Las pesquisas le condujeron por varios pueblos del interior del país, para finalmente llevarlo a un angosto desfiladero situado en una oscura zona montañosa de Ghar-Khan, que remataba en una siniestra cueva rodeada por huesos dispersos aquí y allá. Nya-Gahn-Chou, que había estudiado concienzudamente los hábitos de los dragones, comenzó a imitar el típico sonido de alegría que emite el dragón cuando recibe giros postales a fin de hacer que se asomara. Esto despertó al gigantesco bicho, el que saliendo de su madriguera lanzó un escalofriante rugido al percatarse del minúsculo ser que se atrevía a desafiarlo.
Repentinamente, el joven detectó algo familiar en la mirada del monstruo. El rigor de su mandíbula y el peculiar rizo de sus bigotes trajeron a la mente del muchacho la imagen de la suegra del emperador, cuyo retrato había visto coronando el salón principal del palacio. Esto, sumado a que las flamas que vomitaba el animal igualaban en potencia con la popularmente conocida halitosis de la anciana, hizo vacilar al joven.

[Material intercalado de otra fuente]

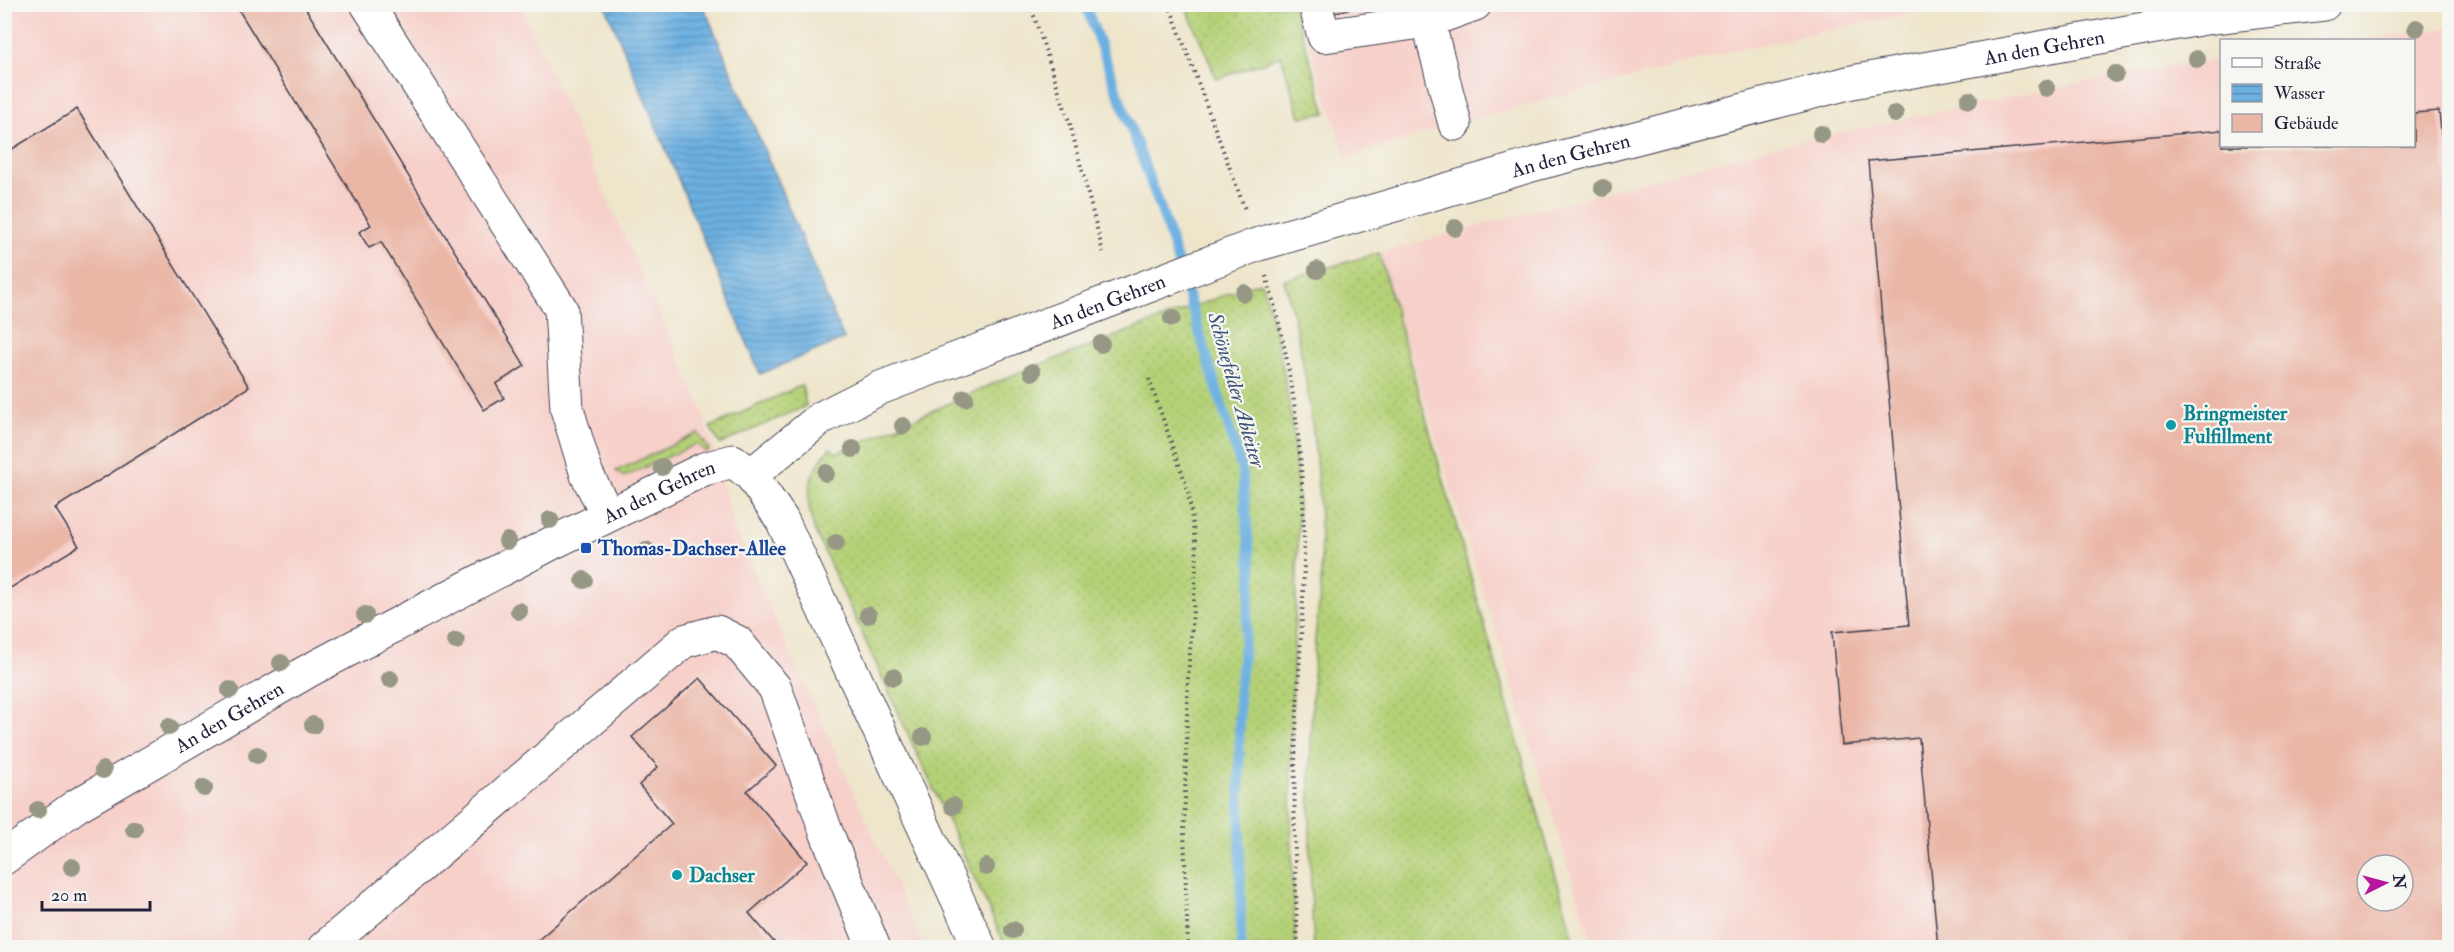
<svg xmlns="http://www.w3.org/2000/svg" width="2454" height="952" viewBox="0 0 2454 952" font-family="'IM FELL Double Pica',serif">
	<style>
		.built { fill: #f7d0ca; fill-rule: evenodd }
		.grass { fill: url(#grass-dots); stroke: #6c7a59; stroke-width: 1.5 }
		.water { fill: url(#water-rules); stroke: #47698e; stroke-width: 1.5 }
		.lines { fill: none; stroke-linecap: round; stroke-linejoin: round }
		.stream { stroke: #6cb0e1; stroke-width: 10 }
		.building { fill: #eab6a6; fill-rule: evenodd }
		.minor-casing { stroke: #413f50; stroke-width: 35 }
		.path { stroke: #413f50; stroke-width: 4; stroke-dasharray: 1.5 4.5; stroke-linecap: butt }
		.minor { stroke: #fff; stroke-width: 33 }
		.tree { fill: #969785 }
		.culture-dot { fill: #0f9aa8; stroke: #f6f6f2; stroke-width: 2 }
		.transit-dot { fill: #1a4fb4; stroke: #f6f6f2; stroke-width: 2 }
		.labels { text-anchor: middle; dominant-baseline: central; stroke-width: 4.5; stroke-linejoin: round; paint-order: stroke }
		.street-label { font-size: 20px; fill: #22223b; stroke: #f6f6f2 }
		.culture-label { font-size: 20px; font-weight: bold; fill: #0d838f; stroke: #f6f6f2; text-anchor: start }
		.transit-label { font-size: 20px; font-weight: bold; fill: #164399; stroke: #f6f6f2; text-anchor: start }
		.water-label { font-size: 21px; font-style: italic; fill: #3c5475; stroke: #f6f6f2 }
	</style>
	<defs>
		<pattern id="grass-dots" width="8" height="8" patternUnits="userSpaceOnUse" patternTransform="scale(1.5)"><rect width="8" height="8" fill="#b5d177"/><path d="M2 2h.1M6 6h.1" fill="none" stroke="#9bb368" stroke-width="1.8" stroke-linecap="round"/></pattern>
		<pattern id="water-rules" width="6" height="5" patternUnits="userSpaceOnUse" patternTransform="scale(1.5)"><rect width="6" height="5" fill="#6cb0e1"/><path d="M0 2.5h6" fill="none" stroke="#588fb8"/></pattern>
	</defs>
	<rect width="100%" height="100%" fill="#f6f6f2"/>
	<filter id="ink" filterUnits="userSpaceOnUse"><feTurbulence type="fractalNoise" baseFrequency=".0167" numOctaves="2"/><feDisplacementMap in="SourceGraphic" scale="12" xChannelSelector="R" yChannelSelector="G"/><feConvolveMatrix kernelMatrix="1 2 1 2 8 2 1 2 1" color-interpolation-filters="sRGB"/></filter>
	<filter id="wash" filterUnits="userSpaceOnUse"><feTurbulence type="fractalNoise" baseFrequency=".008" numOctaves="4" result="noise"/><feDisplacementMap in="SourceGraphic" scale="24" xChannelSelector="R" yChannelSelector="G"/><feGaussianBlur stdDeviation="1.35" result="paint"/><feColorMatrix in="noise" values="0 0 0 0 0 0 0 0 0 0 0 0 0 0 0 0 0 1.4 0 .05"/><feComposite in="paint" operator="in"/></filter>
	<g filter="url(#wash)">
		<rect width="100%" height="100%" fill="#eee5ca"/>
		<path class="built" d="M5 5H520L701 406 735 531 924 947 5 948Z
			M1297 5H1949L1745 48 1455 124 1346 158Z
			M2449 28V947H1593L1379 253 1776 146 2137 71 2221 59 2222 146H2414V40H2355ZM2367 865H2403V901H2367Z"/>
		<path class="grass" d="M1185 5H1293L1326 113 1300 117 1281 56 1217 79Z
			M1379 253 1576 947H1314C1307 850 1310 751 1314 653 1315 629 1320 605 1321 581 1322 485 1310 372 1284 280Z
			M1259 282 1263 286C1283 354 1297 436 1298 506 1299 561 1295 615 1293 670 1290 763 1290 855 1296 947H1006L814 529C804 496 807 475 830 448L837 453 1013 375Z
			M802 385 806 406 720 444 710 427Z
			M698 433 709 450 706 452 696 444 624 477 616 471Z"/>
		<path class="water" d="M605 5H703L844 339 760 374Z"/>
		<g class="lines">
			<path class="stream" d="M1085 4 1163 215 1242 470 1252 577 1239 689 1241 948"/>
		</g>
		<g id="blocks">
			<path class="building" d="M235 4H303L525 366 496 384 504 398 484 410 381 242 369 248 359 232 371 225Z
				M1321 4H1363V5L1324 16Z
				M77 109 249 387 55 508 79 546 4 592V154Z
				M2439 111 2450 224V948H1938L1919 738 1842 745 1832 632 1909 625 1868 161 2222 130V146H2414V113ZM2367 865H2403V901H2367Z
				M700 678 776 766 747 791 807 862 749 913 779 948H529L672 824 639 785 658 767 632 737Z"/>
		</g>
	</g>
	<g filter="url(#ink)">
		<use href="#blocks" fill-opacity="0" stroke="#413f50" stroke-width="1.5"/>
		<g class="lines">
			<defs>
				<g id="minor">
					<path d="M367 4 561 309 567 409 587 475 608 515"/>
					<path d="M1315 4 1324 36 1428 21 1475 4"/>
					<path d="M1428 21 1455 124"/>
					<path id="s1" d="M751 475 821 418 880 388 1256 245 1539 163 1852 82 2205 18 2324 4"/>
					<path id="s2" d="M4 858 76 806 308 671 550 544 704 469 733 461 751 475 782 520 980 948"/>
					<path d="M324 948 684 641 717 632 737 642 775 688 827 834 874 948"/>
				</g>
			</defs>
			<use href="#minor" class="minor-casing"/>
			<path class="path" d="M1030 4 1070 124 1103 252
				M1169 4 1246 212
				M1266 276C1293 363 1304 458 1304 549 1304 611 1298 673 1296 735 1293 806 1295 877 1298 948
				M1149 379 1188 490 1197 556 1188 678 1184 831 1188 948"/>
			<use href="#minor" class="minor"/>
		</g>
		<g class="tree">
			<circle cx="2416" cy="28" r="9"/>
			<circle cx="2197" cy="59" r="9"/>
			<circle cx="2115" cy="74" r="9"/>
			<circle cx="2046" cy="88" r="9"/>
			<circle cx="1969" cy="100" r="9"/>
			<circle cx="1895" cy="114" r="9"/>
			<circle cx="1821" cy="134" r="9"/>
			<circle cx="1603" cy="188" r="9"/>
			<circle cx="1455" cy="228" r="9"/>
			<circle cx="1317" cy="270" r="9"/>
			<circle cx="1244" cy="293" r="9"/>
			<circle cx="1172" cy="318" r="9"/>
			<circle cx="1101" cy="344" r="9"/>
			<circle cx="1032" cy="372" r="9"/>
			<circle cx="965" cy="398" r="9"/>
			<circle cx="903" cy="426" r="9"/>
			<circle cx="853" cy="449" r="9"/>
			<circle cx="662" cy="467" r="9"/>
			<circle cx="826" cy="473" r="9"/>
			<circle cx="550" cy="520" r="9"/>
			<circle cx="507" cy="541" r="9"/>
			<circle cx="836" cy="543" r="9"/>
			<circle cx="646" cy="550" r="9"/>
			<circle cx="584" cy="580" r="9"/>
			<circle cx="519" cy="611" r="9"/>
			<circle cx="365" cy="615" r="9"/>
			<circle cx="868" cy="615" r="9"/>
			<circle cx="456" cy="641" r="9"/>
			<circle cx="281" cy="663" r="9"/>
			<circle cx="893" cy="677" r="9"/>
			<circle cx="390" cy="679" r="9"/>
			<circle cx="230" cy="690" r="9"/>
			<circle cx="313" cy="725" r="9"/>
			<circle cx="169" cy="727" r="9"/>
			<circle cx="923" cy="737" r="9"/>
			<circle cx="257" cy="755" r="9"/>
			<circle cx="103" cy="770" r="9"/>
			<circle cx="204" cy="788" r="9"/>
			<circle cx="953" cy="806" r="9"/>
			<circle cx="38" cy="810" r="9"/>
			<circle cx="134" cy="829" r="9"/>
			<circle cx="72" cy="867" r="9"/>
			<circle cx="986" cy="867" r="9"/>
			<circle cx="1013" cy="930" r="9"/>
		</g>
	</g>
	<g class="culture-dot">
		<circle cx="2171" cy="425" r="6"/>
		<circle cx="677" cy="875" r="6"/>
	</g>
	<rect class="transit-dot" x="580" y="542" width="12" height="12" rx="3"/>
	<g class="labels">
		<g class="street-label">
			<text stroke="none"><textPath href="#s1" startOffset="1372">An den Gehren</textPath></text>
			<text stroke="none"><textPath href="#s1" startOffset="886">An den Gehren</textPath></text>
			<text stroke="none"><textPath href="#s1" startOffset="400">An den Gehren</textPath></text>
			<text stroke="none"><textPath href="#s2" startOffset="752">An den Gehren</textPath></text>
			<text stroke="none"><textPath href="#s2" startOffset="266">An den Gehren</textPath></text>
		</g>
		<g class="culture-label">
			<text x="2183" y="413">Bringmeister<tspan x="2183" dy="23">Fulfillment</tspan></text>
			<text x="689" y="875">Dachser</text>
		</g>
		<g class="transit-label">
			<text x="598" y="548">Thomas-Dachser-Allee</text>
		</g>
		<g class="water-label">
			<text transform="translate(1236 390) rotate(74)">Schönefelder Ableiter</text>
		</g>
	</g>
	<rect width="2454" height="952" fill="none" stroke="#f6f6f2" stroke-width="24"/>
	<rect x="2220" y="39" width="195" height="108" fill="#f6f6f2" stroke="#a1a1a9" stroke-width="1.5"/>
	<rect x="2232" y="58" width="30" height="9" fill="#ffffff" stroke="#a1a1a9" stroke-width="1.5"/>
	<text x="2274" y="69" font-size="18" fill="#22223b">Straße</text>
	<rect x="2232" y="84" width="30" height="18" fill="url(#water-rules)" stroke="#a1a1a9" stroke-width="1.5"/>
	<text x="2274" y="99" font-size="18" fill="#22223b">Wasser</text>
	<rect x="2232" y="114" width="30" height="18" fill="#eab6a6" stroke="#a1a1a9" stroke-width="1.5"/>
	<text x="2274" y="129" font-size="18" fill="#22223b">Gebäude</text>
	<g transform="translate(2385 883) rotate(84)"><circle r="28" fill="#f6f6f2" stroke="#a1a1a9" stroke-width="1.5"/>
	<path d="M0-4.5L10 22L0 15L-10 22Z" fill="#b5179e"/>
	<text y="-9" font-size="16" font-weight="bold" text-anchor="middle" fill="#22223b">N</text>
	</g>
	<path d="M42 901v9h108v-9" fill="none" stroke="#22223b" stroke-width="3"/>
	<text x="51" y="901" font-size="18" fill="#22223b" stroke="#f6f6f2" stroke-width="4.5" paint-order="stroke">20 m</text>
</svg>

Resultaba evidente que la mujer había caído víctima de algún tipo de hechizo que le había dado la apariencia que ahora tenía, y esto significaba una oportunidad sin igual de ser ampliamente compensado por su soberano. No solo habría librado a su país de la amenaza del dragón, sino que además habría rescatado a la mismísima suegra del emperador de un conjuro maligno que, si bien había conseguido suavizar sus abruptos rasgos faciales, cubría a la familia real de deshonor e ignominia.
Vino entonces a su mente un antiguo mantra que aprendiera de pequeño de labios de un sabio anacoreta, el cual podía anular cualquier tipo de encantamiento por poderoso que éste fuera. El muchacho entonó el cántico por cerca de diez minutos, hasta que la bestia, con tal que dejara de cantar, se transformó ante sus ojos en una anciana de espalda y carácter torcido. Nya-Gahn-Chou, loco de contento, condujo a la vieja al palacio dispuesto a recibir la gloria que el emperador le había prometido. Éste, al enterarse de la hazaña del pescador, soltó una imprecación y mandó a sus guardias que apalearan al pobre muchacho y le echaran fuera de la ciudad.
“¡Señor...!”, alcanzó a quejarse el joven mientras dos fornidos soldados le propinaban una terrible golpiza. “¿Así me pagas el haber librado a tu suegra y a tu comarca de la maldición del dragón...?”.
El soberano, con un gesto, detuvo a sus hombres un momento.
“Hace años...”, le dijo gravemente, “...eximí a una vieja bruja del pago de impuestos a condición que me liberara definitiva pero sutilmente de mi suegra. La hechicera me propuso entonces convertirla en dragón y acepté encantado, pues prefiero mil veces luchar contra una bestia antes que soportar sus monsergas.”

Moraleja: “No te metas con suegras o dragones, o las estrellas verás a montones”.